The bar remains firmly at the lowest setting.

A grammar parse tree that responds to typical phone activities with no context is not hard AI. It's ELIZA on meth.

Once you are able to have meaningful conversation with your phone, and the phone can suggest or lie about how meaningful it finds the conversation, then maybe that is one small part of hard AI.

The problem is not coming up with great notions of the nature of intelligence, and how to synthesize that. The problem is that our notions of the nature of intelligence change and deepen with every new notion we explore.

Hard AI is like high energy physics, except everything is quantum, the models don't work with each other at all, no one agrees on the thought experiments, and we are still not sure the smallest theories are actually provable.
posted by clvrmnky at 5:59 PM on October 11, 2015 [3 favorites]


I take a significant amount of comfort from the fact that hard AI seems to inhabit the same realm as nuclear fusion. Sure, it'd be great in the abstract, but I'm also not entirely sure I want to be alive when it's the norm.
posted by thsmchnekllsfascists at 9:12 PM on October 11, 2015


Person: Pick up a big red block.
Computer: Actually, it's...
Person: (unplugs computer)


... about ethics in human-computer interaction?
posted by speicus at 3:54 AM on October 12, 2015


The first indication that AI as a discipline is more than just buzzwords meant to pick up on grant money will be when the social medias can parse my posts well enough to give me relevant advertising, and when my first reaction to NPC/AI squad mates in an FPS isn't "let me shoot these people so they're not getting in the way of completing the mission".

I think there's been some progress, we're doing things with machine learning for image recognition that weren't happening twenty years ago, and there's a strong argument for the "AI is problems we haven't yet solved" definitions problem.
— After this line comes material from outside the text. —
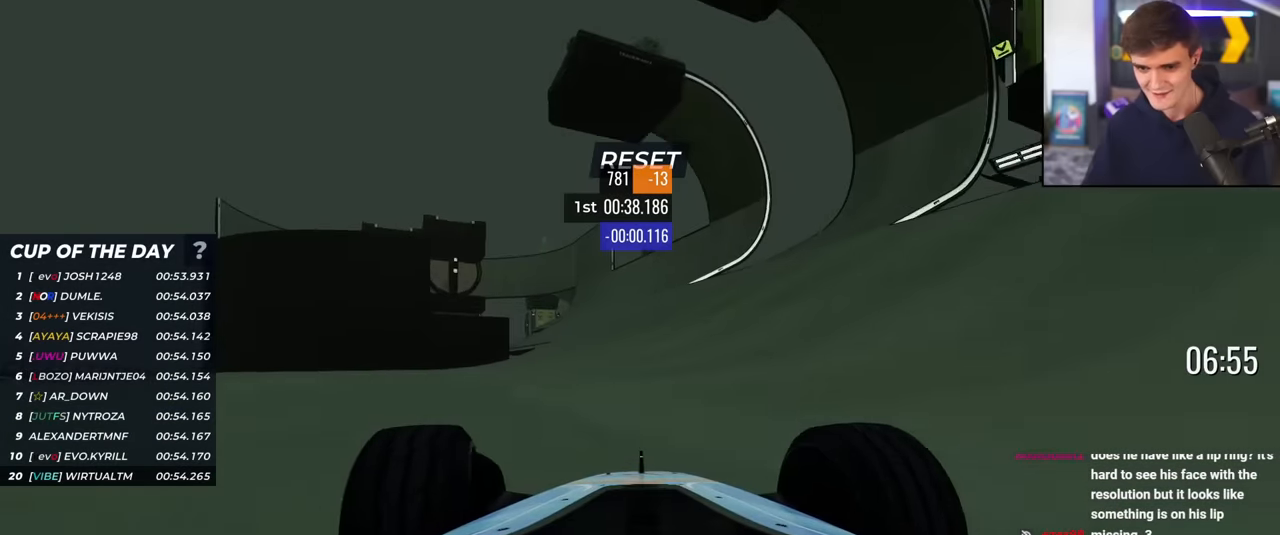
{"keys": ["up"], "events": [[34, "left", "up"], [217, "right", "down"], [301, "right", "up"]]}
But I think too that we've found that if computers try to get too smart, then we have the same sorts of "that's not what I asked for!" interaction problems that we have with humans, and crossing that uncanny valley's gonna be a tough slog.
posted by straw at 7:58 AM on October 12, 2015



Person: Pick up a big red block
Computer: There are 14 stores that sell bread near you. Do you want me to show them to you?

posted by Insert Clever Name Here at 8:22 AM on October 12, 2015 [1 favorite]
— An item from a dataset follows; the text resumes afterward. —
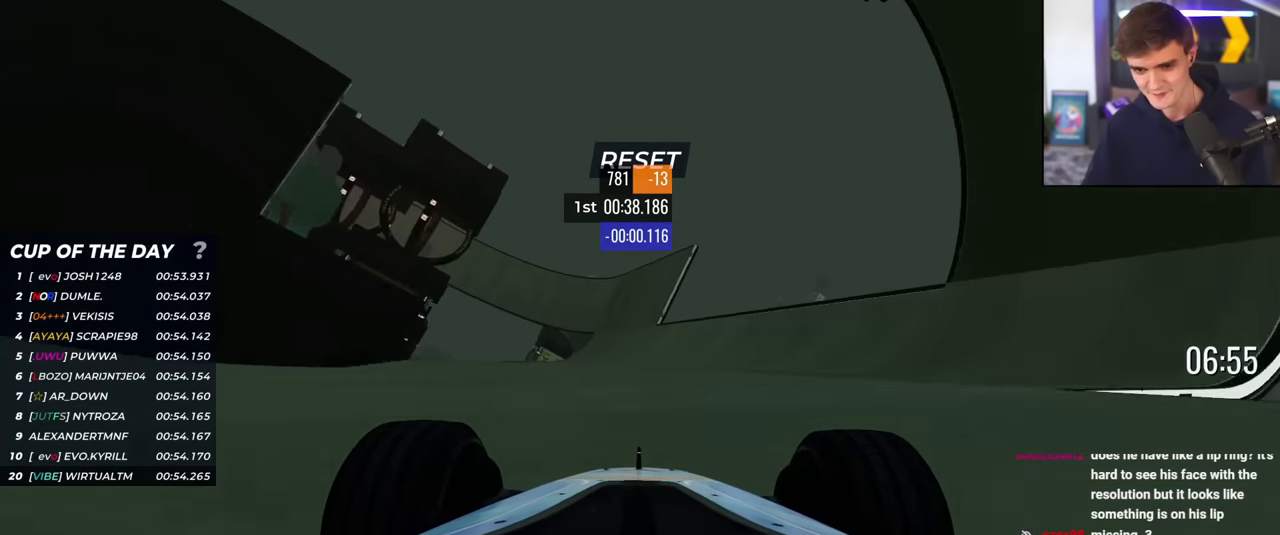
{"keys": ["left", "up"], "events": [[83, "left", "down"], [233, "left", "up"], [367, "left", "down"]]}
If you're not aware at what OP is getting at, Larry Page was the inventor of the "Pageview" webpage ranking system. It's a little-known fact.
posted by Sunburnt at 10:44 AM on October 12, 2015


Hard AI is like high energy physics, except everything is quantum, the models don't work with each other at all, no one agrees on the thought experiments, and we are still not sure the smallest theories are actually provable.

Makes me think we live in an age analagous to the state of things before Galileo turned his telescope to the sky. We could work at it for centuries before a single technological advance blows apart every notion we've held about our own consciousness.